As a result, he wasn't around as much as we both would have liked.

I grew to resent him, maybe in part because in the midst of all those sleepless nights I could hear him snoring!
 With everything going on, I felt so alone.

Borderline: Having our first baby didn't strengthen our marriage. 
It made it a lot, a lot, a lot harder!

I don't tell you this to scare you, but to prepare what reality is for so many people! Not a lot of people talk about things like this because they're difficult, but that's why it's so important to talk about them. Don't you find so much comfort knowing you're not the only one who struggles with something? It's very typical to have some turmoil between spouses, especially in those first few months following the birth of a child. But it's normal. It happens. It's part of life. I have a friend who says that her and her husband are both prepared that the first three-ish months post-baby will probably not be harmonious between them. I think it's so smart to plan. When you're prepared for that, you approach the situation differently because you know it can be temporary. 

Hormones were a huge contributor to the difficulty in my marriage. Another big thing that's important to recognize is that the kind love for your child and love for your husband aren't the same. They don't come in the same way. It's a whole different package. The love you have for your child is instant and comes naturally. They are a piece of you. I remember just staring at my daughter and sobbing because I didn't know what to do with such strong feelings of love! You have instincts to love and protect your children. It's easy to shift our love to our child, or focus more on our child than on our marriage. 

However, I've learned in these last eighteen months of being a mother that loving my husband and being quick to forgive him is one of the best things I can do for my child. She deserves to be brought up in a kind, loving home with parents who show her a good example of the blessing of marriage. I want her to feel that her home is a sanctuary and not a place of tension. It's hard, but it's attainable.


Having our first baby didn't make our marriage into a fairy tale. It made it a whole lot more work; but you know what? We made it! And we are all better because of it. Our relationship is stronger, our love is deeper.
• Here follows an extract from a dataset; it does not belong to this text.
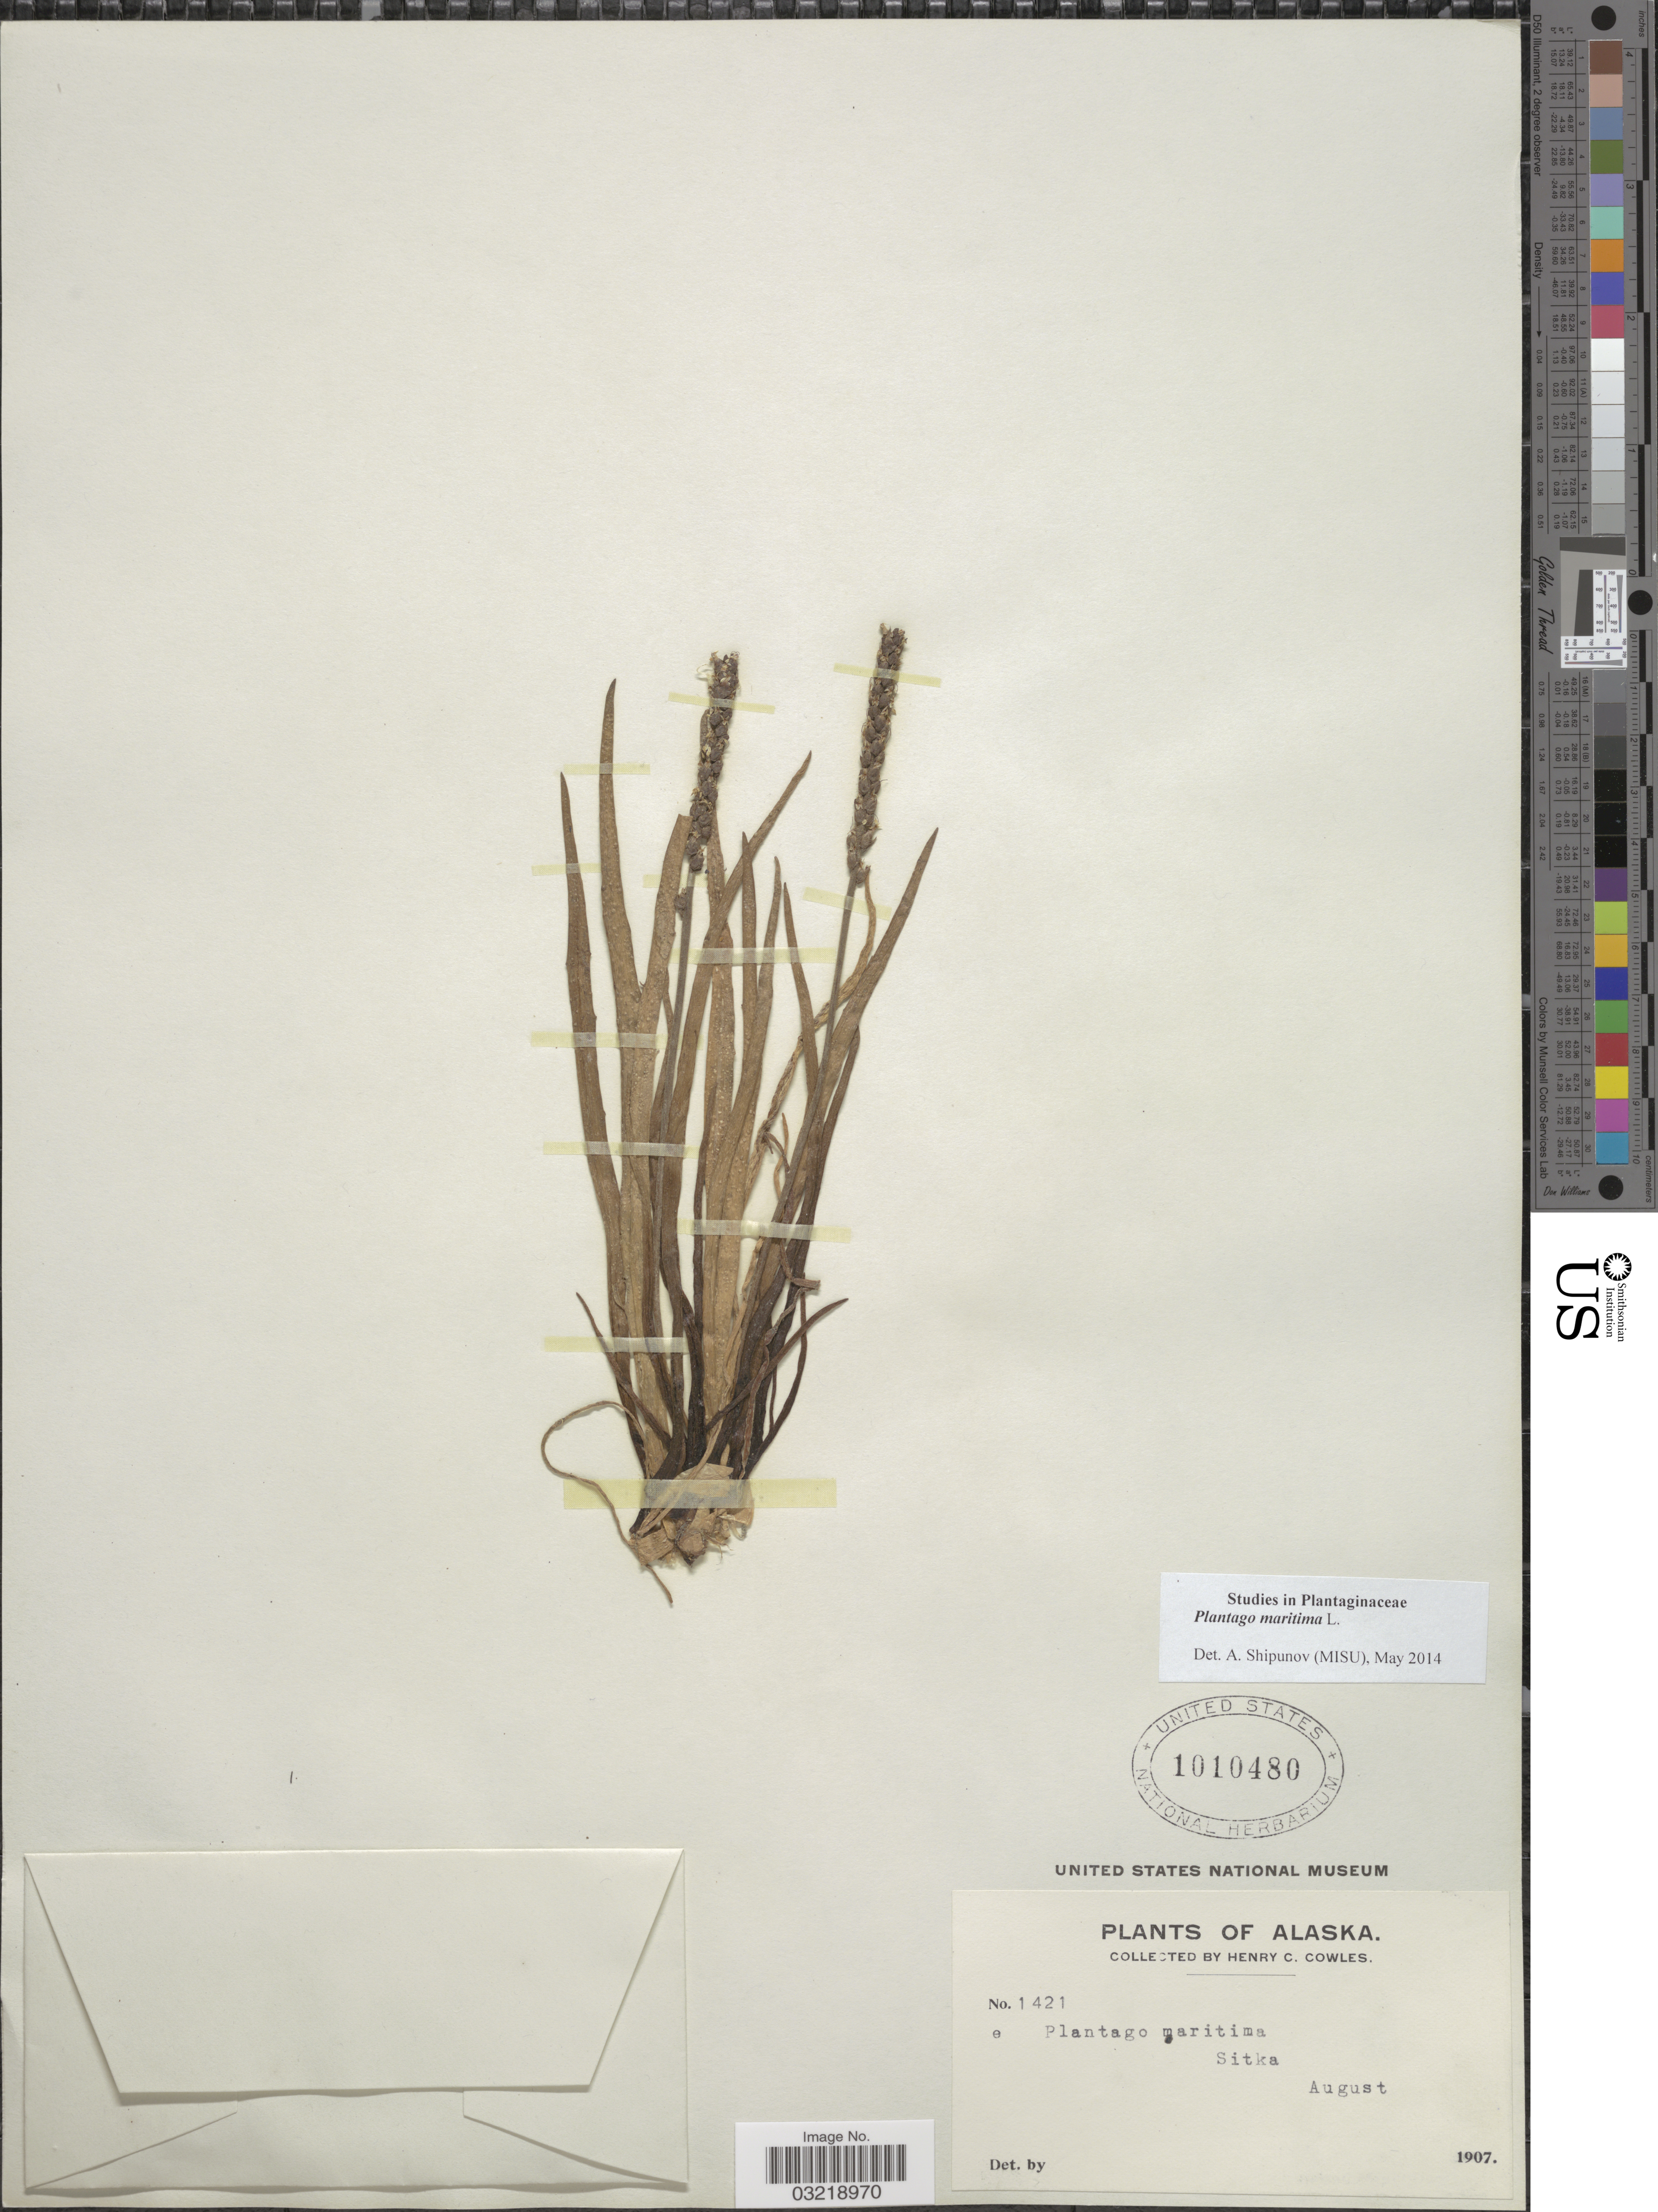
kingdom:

So, if you have your first baby and you think your marriage is going to hell in a hand basket, hang in there. With the appropriate amount of love, respect, and forgiveness, it can be all kinds of amazing.

4 comments:

Unknown said...

Amen. Seriously, babies can make you feel like you want to strangle your spouse ha ha. We had a really hard time, but we are stronger because of it! Great post!

Katie said...

Alexis is awesome!

I remember during one particularly sleepless night, I looked over at Tim, sleeping soundly, and wanted to punch him in the face. Thankfully, I restrained myself ;) (That would have been a rude awakening!)

Elizabeth Kelsey Bradley said...

I had PPD too. So sorry you went through it! Happy to have found your blog, heading on over to read more about you and your family!

Sharlee said...

Just stopping by for the first time and I'm glad I read this post. The sleeping husband thing is something people warned me would set me off but I was certain that we would be different.. We would split parenting responsibilities equally. Not true. I am not sure it's actually even possible but my daughter is 6 months old and I think I am still fighting our situation because it's not how I expected it to be.